> [BRANO DELL'ESERCIZIO]
::::

L'impero
americano non è una tigre di carta. Il fondamentalismo
neppure.
di Lanfranco
Caminiti
www.lanfranco.org
Per gli osservatori e i commentatori
strutturalisti l'obiettivo della
guerra in Iraq era il petrolio, per quelli
sovrastrutturalisti il
dominio del mondo, per quelli politici l'Europa, per
quelli analisti
strategici la Cina, e per quelli utopisti il movimento di
pace. Trovo
ognuna di queste considerazioni abbastanza fondata e
motivata. Ma
continuo a credere che dopo l'11 settembre il nemico
pubblico numero uno
degli Stati uniti sia il fondamentalismo terrorista.
Con l'Europa ci potrà essere la guerra delle scarpe o
quella dei
formaggi, forse pure quella dell'acciaio o dei chip, ma
all'Europa manca
il requisito che ne farebbe una potenza alternativa e
simmetrica
all'America: la forza militare. Forse la Cina, un giorno,
sarà una
minaccia all'impero. Forse. Un giorno.

::::

Dati raccolti:
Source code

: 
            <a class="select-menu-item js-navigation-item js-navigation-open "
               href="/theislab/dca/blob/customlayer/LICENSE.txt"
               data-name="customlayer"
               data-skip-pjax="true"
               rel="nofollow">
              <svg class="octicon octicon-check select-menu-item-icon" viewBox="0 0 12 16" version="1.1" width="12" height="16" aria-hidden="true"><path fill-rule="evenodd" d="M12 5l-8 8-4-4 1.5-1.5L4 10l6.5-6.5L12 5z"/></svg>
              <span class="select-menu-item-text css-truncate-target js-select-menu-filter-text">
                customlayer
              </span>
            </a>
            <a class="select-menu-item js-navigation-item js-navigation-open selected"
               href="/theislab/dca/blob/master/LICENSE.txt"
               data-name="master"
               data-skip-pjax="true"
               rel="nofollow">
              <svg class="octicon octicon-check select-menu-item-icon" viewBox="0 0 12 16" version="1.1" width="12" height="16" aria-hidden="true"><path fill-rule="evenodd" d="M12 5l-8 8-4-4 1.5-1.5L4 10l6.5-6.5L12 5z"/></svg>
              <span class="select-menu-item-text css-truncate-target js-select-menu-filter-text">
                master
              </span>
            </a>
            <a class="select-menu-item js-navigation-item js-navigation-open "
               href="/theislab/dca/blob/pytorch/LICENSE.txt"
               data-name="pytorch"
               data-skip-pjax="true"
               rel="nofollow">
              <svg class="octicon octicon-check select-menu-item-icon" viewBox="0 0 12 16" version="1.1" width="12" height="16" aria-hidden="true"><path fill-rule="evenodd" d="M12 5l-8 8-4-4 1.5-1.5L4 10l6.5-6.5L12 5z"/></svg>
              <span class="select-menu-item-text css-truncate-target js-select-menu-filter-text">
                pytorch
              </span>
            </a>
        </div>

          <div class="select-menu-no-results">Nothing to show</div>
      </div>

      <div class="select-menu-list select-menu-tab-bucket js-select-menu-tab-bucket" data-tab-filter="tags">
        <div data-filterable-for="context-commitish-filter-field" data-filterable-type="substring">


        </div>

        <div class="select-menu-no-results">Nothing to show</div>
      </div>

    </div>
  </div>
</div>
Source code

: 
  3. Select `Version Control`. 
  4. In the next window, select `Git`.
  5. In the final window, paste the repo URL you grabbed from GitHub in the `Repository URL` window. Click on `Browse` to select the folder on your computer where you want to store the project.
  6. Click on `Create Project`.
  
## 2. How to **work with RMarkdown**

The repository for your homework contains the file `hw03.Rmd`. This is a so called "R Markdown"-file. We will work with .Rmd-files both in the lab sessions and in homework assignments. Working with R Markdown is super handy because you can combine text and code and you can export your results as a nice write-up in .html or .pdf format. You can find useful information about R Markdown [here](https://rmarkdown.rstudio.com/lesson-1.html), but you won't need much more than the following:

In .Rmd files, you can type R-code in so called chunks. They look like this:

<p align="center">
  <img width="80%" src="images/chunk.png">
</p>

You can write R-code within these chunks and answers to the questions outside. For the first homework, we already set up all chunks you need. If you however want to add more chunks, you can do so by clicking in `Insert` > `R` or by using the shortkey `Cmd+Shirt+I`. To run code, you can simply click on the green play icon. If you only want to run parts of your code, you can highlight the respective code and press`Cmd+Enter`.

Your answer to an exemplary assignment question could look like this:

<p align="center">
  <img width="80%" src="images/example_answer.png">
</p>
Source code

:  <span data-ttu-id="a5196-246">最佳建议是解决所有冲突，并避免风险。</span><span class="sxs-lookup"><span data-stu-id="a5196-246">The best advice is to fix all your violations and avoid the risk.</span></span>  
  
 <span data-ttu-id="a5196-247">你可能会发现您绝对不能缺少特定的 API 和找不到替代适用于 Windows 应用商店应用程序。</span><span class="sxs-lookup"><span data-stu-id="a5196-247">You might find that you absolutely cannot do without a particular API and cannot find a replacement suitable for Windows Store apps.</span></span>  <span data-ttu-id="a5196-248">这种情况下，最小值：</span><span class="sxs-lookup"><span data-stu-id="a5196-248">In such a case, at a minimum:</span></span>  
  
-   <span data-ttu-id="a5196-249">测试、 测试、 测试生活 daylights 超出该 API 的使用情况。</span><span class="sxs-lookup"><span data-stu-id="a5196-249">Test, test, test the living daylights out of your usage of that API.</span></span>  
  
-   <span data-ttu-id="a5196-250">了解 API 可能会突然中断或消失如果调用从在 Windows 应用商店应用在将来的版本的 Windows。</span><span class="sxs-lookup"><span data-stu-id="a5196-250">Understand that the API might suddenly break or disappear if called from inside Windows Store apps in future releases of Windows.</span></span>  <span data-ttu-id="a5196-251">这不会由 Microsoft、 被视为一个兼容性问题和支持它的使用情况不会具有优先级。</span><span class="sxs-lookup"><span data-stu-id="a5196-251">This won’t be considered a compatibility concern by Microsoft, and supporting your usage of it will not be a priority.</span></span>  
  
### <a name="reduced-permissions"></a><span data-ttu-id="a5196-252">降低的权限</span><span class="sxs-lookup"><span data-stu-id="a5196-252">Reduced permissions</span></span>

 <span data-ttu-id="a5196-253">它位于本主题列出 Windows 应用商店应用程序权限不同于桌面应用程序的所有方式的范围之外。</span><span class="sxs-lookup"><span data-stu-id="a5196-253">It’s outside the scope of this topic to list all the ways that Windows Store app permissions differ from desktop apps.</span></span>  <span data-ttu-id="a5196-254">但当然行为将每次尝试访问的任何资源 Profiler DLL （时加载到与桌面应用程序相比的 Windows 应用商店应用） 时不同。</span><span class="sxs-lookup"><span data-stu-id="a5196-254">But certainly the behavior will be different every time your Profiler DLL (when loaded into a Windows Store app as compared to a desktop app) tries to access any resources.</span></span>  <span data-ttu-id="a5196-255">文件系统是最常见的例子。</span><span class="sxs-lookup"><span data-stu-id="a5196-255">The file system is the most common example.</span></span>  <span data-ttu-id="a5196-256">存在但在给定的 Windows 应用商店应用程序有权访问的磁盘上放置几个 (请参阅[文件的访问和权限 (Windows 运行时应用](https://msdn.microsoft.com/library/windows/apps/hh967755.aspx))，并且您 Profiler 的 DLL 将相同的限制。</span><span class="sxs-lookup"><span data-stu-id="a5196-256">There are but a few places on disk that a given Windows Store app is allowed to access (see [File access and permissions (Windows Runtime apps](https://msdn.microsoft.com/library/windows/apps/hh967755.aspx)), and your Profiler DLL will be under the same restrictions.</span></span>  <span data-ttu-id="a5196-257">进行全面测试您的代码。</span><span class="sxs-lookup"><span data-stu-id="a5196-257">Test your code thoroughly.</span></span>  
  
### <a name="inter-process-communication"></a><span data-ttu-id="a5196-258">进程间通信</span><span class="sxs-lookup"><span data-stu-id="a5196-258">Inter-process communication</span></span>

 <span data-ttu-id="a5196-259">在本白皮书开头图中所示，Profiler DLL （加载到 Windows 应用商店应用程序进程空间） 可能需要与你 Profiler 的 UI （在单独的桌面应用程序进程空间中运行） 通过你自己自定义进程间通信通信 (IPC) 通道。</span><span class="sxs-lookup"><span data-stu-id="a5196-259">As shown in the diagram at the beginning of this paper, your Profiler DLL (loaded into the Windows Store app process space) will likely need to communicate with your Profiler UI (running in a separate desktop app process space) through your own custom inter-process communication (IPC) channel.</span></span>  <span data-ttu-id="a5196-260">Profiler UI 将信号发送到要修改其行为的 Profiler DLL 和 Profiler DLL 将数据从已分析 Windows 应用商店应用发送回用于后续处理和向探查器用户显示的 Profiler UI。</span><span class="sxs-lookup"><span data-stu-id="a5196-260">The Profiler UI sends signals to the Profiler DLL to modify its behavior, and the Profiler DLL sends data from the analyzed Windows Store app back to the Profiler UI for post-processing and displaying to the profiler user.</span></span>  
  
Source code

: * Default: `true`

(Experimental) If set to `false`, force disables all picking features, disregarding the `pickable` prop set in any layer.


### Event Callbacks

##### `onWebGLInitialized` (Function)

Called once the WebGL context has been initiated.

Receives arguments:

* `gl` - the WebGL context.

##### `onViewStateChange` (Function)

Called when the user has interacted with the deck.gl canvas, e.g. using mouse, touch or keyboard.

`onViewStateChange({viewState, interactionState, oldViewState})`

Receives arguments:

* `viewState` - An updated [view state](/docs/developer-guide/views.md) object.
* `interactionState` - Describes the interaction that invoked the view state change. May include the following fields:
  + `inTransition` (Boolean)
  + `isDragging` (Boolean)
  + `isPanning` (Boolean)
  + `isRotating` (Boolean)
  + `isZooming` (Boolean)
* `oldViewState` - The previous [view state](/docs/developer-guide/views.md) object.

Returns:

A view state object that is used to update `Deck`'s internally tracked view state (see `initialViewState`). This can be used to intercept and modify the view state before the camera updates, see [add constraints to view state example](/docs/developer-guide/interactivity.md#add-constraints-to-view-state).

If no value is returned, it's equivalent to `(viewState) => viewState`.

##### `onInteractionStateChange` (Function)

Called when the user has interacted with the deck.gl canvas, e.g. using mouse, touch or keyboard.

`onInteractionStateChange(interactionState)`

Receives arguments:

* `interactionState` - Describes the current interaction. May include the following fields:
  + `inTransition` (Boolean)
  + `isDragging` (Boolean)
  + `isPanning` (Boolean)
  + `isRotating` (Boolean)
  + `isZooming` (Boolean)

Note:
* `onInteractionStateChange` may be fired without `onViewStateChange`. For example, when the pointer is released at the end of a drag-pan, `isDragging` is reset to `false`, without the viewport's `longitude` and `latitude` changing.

::::

> [OBIETTIVO DEL COMPITO]
Prosegui il testo sull'impero americano e il fondamentalismo dal punto in cui si interrompe. Le voci raccolte non servono per lo svolgimento.

> [RISPOSTA]
Dopo la caduta dell'impero sovietico e la fine di
quell'equilibrio del
terrore basato sulla possibile distruzione nucleare del
mondo non è
rimasta alcuna altra potenza di fronte agli Stati uniti.
Ma non è
rimasto neppure alcun altro equilibrio. L'asimmetria del
concetto di
"potenza" è evidente. Il fondamentalismo
islamico incarna a suo modo
questa asimmetria.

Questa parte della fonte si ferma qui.